» **Supplied text**:

_____

I like to offer in illustration that we could take ten random people off the street and have them experience a person for a day, and then interview these ten people and we would get a breakdown of opinion that would roughly have three of them really liking the person, three of them not particularly liking the person and the other four pretty much indifferent.  Consider this when the next person out of ten is giving you a hard time and your whole sense of balance is being thrown by that person.

As for circumstances, it is important to pay attention to how everything can be going along just fine and then something “goes wrong” – and we become completely taken over by what we are judging to have gone wrong.  There are several lessons to be learned here.  The first is that we pay very little attention to what is going right – just like we give very little mental energy to the people who like us or have very little opinion of us.  That’s because these circumstances and people are not feeding into the insecurities of our ego.

A sad truth is that most people have really very insecure egos.  It’s kind of the state of affairs in our society.  It isn’t our fault and it doesn’t make us bad.  We are all shaped and conditioned by those psychological, social and cultural factors I mentioned earlier, and in our society, it is quite rare for a person to be raised in a manner that results in them being calmly confident and relatively free of depending on circumstances for their sense of well-being.  So, circumstances and other people’s behavior and opinions play a very great role in a person’s confidence and well-being, and in this matter, we tend to be a bit paranoid, that is, looking for the circumstances and people that shake our happiness and confidence.  And of course, we will find them, for life is everything and all kinds of people and all kinds of circumstances.  If we allowed all the things that go right and all the nice people who treat us quite well to register with the same importance we give to the problematic situations and people, we would not tend to get shaken so readily.

_____

» **Given entries**:
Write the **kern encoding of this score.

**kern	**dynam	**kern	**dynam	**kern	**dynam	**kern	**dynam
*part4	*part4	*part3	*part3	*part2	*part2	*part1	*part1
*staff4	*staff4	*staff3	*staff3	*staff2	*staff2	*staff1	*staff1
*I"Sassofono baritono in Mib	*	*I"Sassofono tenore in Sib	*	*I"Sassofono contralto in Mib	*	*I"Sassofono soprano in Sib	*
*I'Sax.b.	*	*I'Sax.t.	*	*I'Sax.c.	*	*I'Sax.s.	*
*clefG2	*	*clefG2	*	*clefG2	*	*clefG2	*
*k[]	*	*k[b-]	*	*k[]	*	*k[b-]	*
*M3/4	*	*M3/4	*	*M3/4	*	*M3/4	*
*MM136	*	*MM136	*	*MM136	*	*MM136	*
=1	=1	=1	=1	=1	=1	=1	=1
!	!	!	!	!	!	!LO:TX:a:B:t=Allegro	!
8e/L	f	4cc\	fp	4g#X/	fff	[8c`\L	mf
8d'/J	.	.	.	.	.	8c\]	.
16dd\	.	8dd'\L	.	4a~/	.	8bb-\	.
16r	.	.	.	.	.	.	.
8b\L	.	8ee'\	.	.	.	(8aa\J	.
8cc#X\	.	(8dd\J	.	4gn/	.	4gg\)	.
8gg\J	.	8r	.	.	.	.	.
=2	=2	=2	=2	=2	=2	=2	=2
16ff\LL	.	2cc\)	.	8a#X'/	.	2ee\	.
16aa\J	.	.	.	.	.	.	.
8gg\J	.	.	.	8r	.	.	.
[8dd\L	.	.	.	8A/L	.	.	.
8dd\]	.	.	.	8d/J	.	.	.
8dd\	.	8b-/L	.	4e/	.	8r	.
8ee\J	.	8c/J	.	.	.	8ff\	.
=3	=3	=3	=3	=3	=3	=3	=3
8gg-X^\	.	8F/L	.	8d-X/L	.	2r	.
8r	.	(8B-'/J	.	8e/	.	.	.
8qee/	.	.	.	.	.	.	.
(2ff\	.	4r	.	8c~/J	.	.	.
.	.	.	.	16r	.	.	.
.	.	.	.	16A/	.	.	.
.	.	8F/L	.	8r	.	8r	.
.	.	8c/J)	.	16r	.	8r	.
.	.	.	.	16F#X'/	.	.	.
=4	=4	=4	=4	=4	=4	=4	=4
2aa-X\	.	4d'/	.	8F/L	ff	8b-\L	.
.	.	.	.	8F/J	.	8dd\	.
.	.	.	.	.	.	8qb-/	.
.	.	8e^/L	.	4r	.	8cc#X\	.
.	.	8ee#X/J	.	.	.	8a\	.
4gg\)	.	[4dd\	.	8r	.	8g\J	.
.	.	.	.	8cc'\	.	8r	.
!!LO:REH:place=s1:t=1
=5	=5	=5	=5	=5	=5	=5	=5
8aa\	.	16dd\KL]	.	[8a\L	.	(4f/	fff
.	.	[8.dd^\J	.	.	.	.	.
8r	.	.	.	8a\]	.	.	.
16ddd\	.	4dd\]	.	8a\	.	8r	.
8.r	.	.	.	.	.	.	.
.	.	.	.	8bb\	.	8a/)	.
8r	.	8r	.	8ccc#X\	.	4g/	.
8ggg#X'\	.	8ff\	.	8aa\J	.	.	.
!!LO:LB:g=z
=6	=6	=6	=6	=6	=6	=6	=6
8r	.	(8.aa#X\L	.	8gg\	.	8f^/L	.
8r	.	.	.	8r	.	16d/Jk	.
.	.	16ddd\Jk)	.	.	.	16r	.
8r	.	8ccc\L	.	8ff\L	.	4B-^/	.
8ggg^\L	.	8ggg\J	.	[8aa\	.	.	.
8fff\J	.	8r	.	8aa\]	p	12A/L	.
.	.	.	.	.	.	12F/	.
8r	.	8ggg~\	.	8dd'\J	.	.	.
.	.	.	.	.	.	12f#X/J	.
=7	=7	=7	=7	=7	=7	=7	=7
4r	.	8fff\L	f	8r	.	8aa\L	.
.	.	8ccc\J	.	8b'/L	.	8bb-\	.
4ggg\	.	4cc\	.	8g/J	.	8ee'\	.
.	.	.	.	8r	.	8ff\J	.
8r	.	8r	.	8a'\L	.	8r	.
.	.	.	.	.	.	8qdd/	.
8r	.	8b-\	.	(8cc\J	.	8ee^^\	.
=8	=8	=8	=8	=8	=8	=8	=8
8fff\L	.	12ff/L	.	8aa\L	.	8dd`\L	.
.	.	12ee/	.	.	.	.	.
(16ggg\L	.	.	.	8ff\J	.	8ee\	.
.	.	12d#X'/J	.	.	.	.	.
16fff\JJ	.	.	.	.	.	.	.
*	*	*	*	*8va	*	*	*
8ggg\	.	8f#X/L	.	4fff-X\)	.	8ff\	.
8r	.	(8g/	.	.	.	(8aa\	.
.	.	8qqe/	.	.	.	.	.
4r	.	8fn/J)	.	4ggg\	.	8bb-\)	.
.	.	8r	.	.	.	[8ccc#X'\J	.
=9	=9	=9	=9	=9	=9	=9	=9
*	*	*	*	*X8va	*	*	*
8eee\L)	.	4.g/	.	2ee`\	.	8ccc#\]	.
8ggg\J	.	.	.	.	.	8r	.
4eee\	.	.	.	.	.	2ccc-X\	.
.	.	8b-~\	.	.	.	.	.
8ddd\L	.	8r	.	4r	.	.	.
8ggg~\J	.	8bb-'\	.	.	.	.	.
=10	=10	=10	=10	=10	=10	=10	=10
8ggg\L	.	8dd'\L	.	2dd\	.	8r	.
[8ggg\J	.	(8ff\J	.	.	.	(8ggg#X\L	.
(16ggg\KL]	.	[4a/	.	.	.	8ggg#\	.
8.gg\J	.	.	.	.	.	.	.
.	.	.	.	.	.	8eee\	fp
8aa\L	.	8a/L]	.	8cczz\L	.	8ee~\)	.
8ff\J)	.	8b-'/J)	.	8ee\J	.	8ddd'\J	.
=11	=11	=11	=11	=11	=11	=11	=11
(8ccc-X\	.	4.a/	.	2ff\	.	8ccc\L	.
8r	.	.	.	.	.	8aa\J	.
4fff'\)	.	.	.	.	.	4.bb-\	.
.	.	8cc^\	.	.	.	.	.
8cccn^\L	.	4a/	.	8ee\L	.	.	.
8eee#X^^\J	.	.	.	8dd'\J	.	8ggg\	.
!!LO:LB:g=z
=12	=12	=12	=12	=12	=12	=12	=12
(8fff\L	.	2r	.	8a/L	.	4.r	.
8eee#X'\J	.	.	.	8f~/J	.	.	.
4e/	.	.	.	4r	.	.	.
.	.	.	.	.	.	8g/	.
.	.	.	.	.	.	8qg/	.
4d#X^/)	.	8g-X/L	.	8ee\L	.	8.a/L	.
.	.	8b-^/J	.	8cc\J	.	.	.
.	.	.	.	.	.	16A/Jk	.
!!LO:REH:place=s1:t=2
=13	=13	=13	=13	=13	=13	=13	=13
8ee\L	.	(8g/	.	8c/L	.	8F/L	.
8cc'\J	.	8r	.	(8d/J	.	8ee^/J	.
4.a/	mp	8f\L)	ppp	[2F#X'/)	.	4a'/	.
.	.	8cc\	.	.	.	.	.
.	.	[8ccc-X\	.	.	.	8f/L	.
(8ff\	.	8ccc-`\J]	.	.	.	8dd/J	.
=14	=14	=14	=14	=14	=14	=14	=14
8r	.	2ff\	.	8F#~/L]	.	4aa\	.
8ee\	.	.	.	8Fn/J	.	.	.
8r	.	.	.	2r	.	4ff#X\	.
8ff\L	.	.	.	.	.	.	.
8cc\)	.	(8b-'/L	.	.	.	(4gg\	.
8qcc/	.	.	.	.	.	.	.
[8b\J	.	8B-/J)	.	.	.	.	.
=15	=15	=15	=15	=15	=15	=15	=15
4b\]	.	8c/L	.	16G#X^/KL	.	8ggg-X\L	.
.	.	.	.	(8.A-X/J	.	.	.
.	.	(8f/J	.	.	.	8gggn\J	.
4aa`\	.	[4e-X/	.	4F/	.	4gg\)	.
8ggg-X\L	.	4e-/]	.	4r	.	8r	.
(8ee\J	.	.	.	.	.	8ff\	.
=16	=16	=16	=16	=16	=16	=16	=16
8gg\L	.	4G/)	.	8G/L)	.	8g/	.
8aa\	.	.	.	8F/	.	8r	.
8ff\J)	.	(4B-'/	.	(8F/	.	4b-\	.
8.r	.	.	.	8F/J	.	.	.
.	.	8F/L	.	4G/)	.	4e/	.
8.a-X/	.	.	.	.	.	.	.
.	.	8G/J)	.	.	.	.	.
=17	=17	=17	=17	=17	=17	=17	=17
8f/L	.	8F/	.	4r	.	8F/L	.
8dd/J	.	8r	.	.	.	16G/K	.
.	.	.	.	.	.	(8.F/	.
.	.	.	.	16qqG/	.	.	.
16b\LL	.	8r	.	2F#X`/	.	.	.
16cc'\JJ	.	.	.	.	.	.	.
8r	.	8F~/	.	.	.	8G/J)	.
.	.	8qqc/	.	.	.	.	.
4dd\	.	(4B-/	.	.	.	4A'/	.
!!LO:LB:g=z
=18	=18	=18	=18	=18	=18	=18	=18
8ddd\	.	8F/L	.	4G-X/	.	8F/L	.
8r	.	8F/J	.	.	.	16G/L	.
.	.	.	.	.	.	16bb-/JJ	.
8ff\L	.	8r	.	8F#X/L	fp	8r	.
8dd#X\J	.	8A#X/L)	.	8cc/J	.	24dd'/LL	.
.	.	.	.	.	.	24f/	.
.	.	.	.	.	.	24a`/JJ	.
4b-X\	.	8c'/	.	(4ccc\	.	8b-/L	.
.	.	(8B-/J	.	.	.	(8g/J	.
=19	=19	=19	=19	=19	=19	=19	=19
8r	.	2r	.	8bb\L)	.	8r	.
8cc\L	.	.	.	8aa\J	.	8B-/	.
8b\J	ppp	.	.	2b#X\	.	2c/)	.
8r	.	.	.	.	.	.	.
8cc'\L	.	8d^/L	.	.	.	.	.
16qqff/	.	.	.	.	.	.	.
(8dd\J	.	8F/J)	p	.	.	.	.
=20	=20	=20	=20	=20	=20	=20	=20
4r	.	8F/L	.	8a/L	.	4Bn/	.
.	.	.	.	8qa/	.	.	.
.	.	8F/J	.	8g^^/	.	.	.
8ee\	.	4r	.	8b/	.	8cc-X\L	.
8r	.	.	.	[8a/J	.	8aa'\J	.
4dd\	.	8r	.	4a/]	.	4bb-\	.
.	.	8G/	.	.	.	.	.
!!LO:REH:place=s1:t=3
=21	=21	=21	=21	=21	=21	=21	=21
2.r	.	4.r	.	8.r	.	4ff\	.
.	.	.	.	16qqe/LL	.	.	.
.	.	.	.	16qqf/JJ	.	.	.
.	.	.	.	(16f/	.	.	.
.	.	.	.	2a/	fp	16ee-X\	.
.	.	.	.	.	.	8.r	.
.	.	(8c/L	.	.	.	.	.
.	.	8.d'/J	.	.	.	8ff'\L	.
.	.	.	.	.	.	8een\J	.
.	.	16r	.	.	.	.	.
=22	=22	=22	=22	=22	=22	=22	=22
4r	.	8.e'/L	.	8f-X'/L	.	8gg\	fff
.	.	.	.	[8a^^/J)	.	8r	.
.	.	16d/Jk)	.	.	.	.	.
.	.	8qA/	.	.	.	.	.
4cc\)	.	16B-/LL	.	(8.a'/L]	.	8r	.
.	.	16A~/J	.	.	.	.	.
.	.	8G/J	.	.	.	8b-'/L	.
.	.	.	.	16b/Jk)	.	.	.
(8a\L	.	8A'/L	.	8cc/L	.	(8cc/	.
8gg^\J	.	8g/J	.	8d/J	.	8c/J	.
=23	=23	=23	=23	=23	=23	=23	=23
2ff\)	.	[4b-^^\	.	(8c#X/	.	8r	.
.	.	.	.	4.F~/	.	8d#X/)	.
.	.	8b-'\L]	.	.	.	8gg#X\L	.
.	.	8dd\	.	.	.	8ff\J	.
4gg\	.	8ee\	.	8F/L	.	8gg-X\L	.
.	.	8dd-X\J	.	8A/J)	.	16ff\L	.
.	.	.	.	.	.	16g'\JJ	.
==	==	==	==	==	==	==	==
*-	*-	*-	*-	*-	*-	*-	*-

_____

» **The tasks**:
1) Answer these questions from the passage on insecure egos:
(a) In the illustration of ten random people, roughly how many would be pretty much indifferent to the person?
(b) Why, according to the passage, do we pay little attention to what is going right?
(c) What does the passage say most people have?
2) Repeat the passage on insecure egos word for word, starting with "I like to offer" and going on through "by that person.".

» **Replies**:
1)
(a) Four.
(b) These circumstances and people are not feeding into the insecurities of our ego.
(c) Really very insecure egos.

2)
I like to offer in illustration that we could take ten random people off the street and have them experience a person for a day, and then interview these ten people and we would get a breakdown of opinion that would roughly have three of them really liking the person, three of them not particularly liking the person and the other four pretty much indifferent.  Consider this when the next person out of ten is giving you a hard time and your whole sense of balance is being thrown by that person.